**Work to be completed**
Retype the entries exactly, keeping every line intact.

**Given data**
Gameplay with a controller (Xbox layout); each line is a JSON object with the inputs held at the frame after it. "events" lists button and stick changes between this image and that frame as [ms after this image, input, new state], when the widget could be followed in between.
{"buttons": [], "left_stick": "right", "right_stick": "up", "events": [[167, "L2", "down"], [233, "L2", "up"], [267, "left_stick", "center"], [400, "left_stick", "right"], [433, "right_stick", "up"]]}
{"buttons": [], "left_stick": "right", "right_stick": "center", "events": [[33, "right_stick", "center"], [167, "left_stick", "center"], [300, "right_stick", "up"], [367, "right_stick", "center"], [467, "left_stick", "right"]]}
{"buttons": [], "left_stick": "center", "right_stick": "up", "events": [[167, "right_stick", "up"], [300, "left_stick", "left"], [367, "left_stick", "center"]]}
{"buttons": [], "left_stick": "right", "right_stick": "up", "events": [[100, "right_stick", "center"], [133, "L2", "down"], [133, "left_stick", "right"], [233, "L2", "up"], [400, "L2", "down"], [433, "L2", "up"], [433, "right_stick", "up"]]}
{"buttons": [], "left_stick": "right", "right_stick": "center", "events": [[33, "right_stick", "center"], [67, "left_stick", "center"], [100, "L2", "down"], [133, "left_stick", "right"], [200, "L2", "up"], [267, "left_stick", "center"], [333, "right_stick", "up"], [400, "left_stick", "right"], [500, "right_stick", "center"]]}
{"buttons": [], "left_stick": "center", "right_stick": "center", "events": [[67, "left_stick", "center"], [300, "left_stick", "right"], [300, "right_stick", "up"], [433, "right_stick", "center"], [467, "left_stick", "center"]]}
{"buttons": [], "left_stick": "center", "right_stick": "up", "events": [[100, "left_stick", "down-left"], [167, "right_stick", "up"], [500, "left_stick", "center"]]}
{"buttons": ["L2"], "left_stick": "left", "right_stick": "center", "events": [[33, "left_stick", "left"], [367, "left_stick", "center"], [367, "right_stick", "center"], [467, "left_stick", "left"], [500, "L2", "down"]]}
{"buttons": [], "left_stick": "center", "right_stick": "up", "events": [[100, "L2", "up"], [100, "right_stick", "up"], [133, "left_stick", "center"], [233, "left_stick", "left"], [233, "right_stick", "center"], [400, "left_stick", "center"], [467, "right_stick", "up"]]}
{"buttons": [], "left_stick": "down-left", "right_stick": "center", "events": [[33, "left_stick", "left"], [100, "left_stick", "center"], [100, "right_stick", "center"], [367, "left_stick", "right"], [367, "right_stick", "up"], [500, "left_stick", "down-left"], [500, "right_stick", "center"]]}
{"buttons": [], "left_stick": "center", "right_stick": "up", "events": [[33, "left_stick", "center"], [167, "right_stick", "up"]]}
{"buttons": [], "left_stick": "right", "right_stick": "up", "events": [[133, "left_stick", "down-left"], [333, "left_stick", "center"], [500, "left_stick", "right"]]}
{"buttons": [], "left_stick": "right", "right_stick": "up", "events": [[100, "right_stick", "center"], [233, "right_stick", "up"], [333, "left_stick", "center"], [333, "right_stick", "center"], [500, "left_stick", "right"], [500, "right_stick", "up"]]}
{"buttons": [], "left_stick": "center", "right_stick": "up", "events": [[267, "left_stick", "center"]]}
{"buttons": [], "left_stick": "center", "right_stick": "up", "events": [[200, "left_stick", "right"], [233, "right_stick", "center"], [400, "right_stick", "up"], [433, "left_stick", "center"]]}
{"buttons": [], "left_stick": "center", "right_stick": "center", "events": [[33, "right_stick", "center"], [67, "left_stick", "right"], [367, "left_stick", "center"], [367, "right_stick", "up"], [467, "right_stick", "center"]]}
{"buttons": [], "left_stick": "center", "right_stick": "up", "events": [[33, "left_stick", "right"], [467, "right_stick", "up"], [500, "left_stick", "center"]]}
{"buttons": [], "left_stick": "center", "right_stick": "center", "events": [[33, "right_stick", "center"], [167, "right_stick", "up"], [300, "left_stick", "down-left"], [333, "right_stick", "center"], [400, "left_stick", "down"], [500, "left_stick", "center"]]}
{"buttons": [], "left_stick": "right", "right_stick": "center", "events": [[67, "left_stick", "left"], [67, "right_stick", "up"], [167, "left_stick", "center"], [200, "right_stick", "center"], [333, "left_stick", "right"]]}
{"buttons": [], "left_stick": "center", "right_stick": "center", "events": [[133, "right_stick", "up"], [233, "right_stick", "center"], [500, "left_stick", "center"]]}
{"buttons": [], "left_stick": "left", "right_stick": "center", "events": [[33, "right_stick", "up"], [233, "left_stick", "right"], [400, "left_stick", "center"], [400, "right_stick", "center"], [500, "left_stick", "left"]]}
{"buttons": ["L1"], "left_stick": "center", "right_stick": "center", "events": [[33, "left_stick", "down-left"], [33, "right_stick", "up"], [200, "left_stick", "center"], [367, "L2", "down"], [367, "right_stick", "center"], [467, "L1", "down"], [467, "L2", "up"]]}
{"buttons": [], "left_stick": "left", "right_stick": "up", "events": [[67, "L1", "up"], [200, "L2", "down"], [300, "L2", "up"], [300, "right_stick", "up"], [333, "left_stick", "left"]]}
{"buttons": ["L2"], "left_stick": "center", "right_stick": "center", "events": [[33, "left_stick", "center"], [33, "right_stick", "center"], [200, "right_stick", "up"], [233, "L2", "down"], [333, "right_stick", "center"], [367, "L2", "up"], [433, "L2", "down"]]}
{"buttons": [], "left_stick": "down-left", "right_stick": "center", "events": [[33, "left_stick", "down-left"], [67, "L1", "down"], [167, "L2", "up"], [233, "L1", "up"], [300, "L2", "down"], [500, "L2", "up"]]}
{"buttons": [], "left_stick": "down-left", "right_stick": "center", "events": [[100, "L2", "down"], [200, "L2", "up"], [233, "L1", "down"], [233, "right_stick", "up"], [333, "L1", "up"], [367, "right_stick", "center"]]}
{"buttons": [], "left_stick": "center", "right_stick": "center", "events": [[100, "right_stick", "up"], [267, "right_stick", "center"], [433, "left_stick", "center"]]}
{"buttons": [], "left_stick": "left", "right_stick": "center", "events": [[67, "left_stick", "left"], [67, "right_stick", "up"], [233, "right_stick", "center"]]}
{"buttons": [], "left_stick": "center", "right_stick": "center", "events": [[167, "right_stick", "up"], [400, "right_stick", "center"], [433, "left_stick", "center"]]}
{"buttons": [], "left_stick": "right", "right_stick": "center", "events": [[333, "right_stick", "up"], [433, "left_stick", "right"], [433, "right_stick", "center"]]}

**Your solution**
Gameplay with a controller (Xbox layout); each line is a JSON object with the inputs held at the frame after it. "events" lists button and stick changes between this image and that frame as [ms after this image, input, new state], when the widget could be followed in between.
{"buttons": [], "left_stick": "right", "right_stick": "up", "events": [[167, "L2", "down"], [233, "L2", "up"], [267, "left_stick", "center"], [400, "left_stick", "right"], [433, "right_stick", "up"]]}
{"buttons": [], "left_stick": "right", "right_stick": "center", "events": [[33, "right_stick", "center"], [167, "left_stick", "center"], [300, "right_stick", "up"], [367, "right_stick", "center"], [467, "left_stick", "right"]]}
{"buttons": [], "left_stick": "center", "right_stick": "up", "events": [[167, "right_stick", "up"], [300, "left_stick", "left"], [367, "left_stick", "center"]]}
{"buttons": [], "left_stick": "right", "right_stick": "up", "events": [[100, "right_stick", "center"], [133, "L2", "down"], [133, "left_stick", "right"], [233, "L2", "up"], [400, "L2", "down"], [433, "L2", "up"], [433, "right_stick", "up"]]}
{"buttons": [], "left_stick": "right", "right_stick": "center", "events": [[33, "right_stick", "center"], [67, "left_stick", "center"], [100, "L2", "down"], [133, "left_stick", "right"], [200, "L2", "up"], [267, "left_stick", "center"], [333, "right_stick", "up"], [400, "left_stick", "right"], [500, "right_stick", "center"]]}
{"buttons": [], "left_stick": "center", "right_stick": "center", "events": [[67, "left_stick", "center"], [300, "left_stick", "right"], [300, "right_stick", "up"], [433, "right_stick", "center"], [467, "left_stick", "center"]]}
{"buttons": [], "left_stick": "center", "right_stick": "up", "events": [[100, "left_stick", "down-left"], [167, "right_stick", "up"], [500, "left_stick", "center"]]}
{"buttons": ["L2"], "left_stick": "left", "right_stick": "center", "events": [[33, "left_stick", "left"], [367, "left_stick", "center"], [367, "right_stick", "center"], [467, "left_stick", "left"], [500, "L2", "down"]]}
{"buttons": [], "left_stick": "center", "right_stick": "up", "events": [[100, "L2", "up"], [100, "right_stick", "up"], [133, "left_stick", "center"], [233, "left_stick", "left"], [233, "right_stick", "center"], [400, "left_stick", "center"], [467, "right_stick", "up"]]}
{"buttons": [], "left_stick": "down-left", "right_stick": "center", "events": [[33, "left_stick", "left"], [100, "left_stick", "center"], [100, "right_stick", "center"], [367, "left_stick", "right"], [367, "right_stick", "up"], [500, "left_stick", "down-left"], [500, "right_stick", "center"]]}
{"buttons": [], "left_stick": "center", "right_stick": "up", "events": [[33, "left_stick", "center"], [167, "right_stick", "up"]]}
{"buttons": [], "left_stick": "right", "right_stick": "up", "events": [[133, "left_stick", "down-left"], [333, "left_stick", "center"], [500, "left_stick", "right"]]}
{"buttons": [], "left_stick": "right", "right_stick": "up", "events": [[100, "right_stick", "center"], [233, "right_stick", "up"], [333, "left_stick", "center"], [333, "right_stick", "center"], [500, "left_stick", "right"], [500, "right_stick", "up"]]}
{"buttons": [], "left_stick": "center", "right_stick": "up", "events": [[267, "left_stick", "center"]]}
{"buttons": [], "left_stick": "center", "right_stick": "up", "events": [[200, "left_stick", "right"], [233, "right_stick", "center"], [400, "right_stick", "up"], [433, "left_stick", "center"]]}
{"buttons": [], "left_stick": "center", "right_stick": "center", "events": [[33, "right_stick", "center"], [67, "left_stick", "right"], [367, "left_stick", "center"], [367, "right_stick", "up"], [467, "right_stick", "center"]]}
{"buttons": [], "left_stick": "center", "right_stick": "up", "events": [[33, "left_stick", "right"], [467, "right_stick", "up"], [500, "left_stick", "center"]]}
{"buttons": [], "left_stick": "center", "right_stick": "center", "events": [[33, "right_stick", "center"], [167, "right_stick", "up"], [300, "left_stick", "down-left"], [333, "right_stick", "center"], [400, "left_stick", "down"], [500, "left_stick", "center"]]}
{"buttons": [], "left_stick": "right", "right_stick": "center", "events": [[67, "left_stick", "left"], [67, "right_stick", "up"], [167, "left_stick", "center"], [200, "right_stick", "center"], [333, "left_stick", "right"]]}
{"buttons": [], "left_stick": "center", "right_stick": "center", "events": [[133, "right_stick", "up"], [233, "right_stick", "center"], [500, "left_stick", "center"]]}
{"buttons": [], "left_stick": "left", "right_stick": "center", "events": [[33, "right_stick", "up"], [233, "left_stick", "right"], [400, "left_stick", "center"], [400, "right_stick", "center"], [500, "left_stick", "left"]]}
{"buttons": ["L1"], "left_stick": "center", "right_stick": "center", "events": [[33, "left_stick", "down-left"], [33, "right_stick", "up"], [200, "left_stick", "center"], [367, "L2", "down"], [367, "right_stick", "center"], [467, "L1", "down"], [467, "L2", "up"]]}
{"buttons": [], "left_stick": "left", "right_stick": "up", "events": [[67, "L1", "up"], [200, "L2", "down"], [300, "L2", "up"], [300, "right_stick", "up"], [333, "left_stick", "left"]]}
{"buttons": ["L2"], "left_stick": "center", "right_stick": "center", "events": [[33, "left_stick", "center"], [33, "right_stick", "center"], [200, "right_stick", "up"], [233, "L2", "down"], [333, "right_stick", "center"], [367, "L2", "up"], [433, "L2", "down"]]}
{"buttons": [], "left_stick": "down-left", "right_stick": "center", "events": [[33, "left_stick", "down-left"], [67, "L1", "down"], [167, "L2", "up"], [233, "L1", "up"], [300, "L2", "down"], [500, "L2", "up"]]}
{"buttons": [], "left_stick": "down-left", "right_stick": "center", "events": [[100, "L2", "down"], [200, "L2", "up"], [233, "L1", "down"], [233, "right_stick", "up"], [333, "L1", "up"], [367, "right_stick", "center"]]}
{"buttons": [], "left_stick": "center", "right_stick": "center", "events": [[100, "right_stick", "up"], [267, "right_stick", "center"], [433, "left_stick", "center"]]}
{"buttons": [], "left_stick": "left", "right_stick": "center", "events": [[67, "left_stick", "left"], [67, "right_stick", "up"], [233, "right_stick", "center"]]}
{"buttons": [], "left_stick": "center", "right_stick": "center", "events": [[167, "right_stick", "up"], [400, "right_stick", "center"], [433, "left_stick", "center"]]}
{"buttons": [], "left_stick": "right", "right_stick": "center", "events": [[333, "right_stick", "up"], [433, "left_stick", "right"], [433, "right_stick", "center"]]}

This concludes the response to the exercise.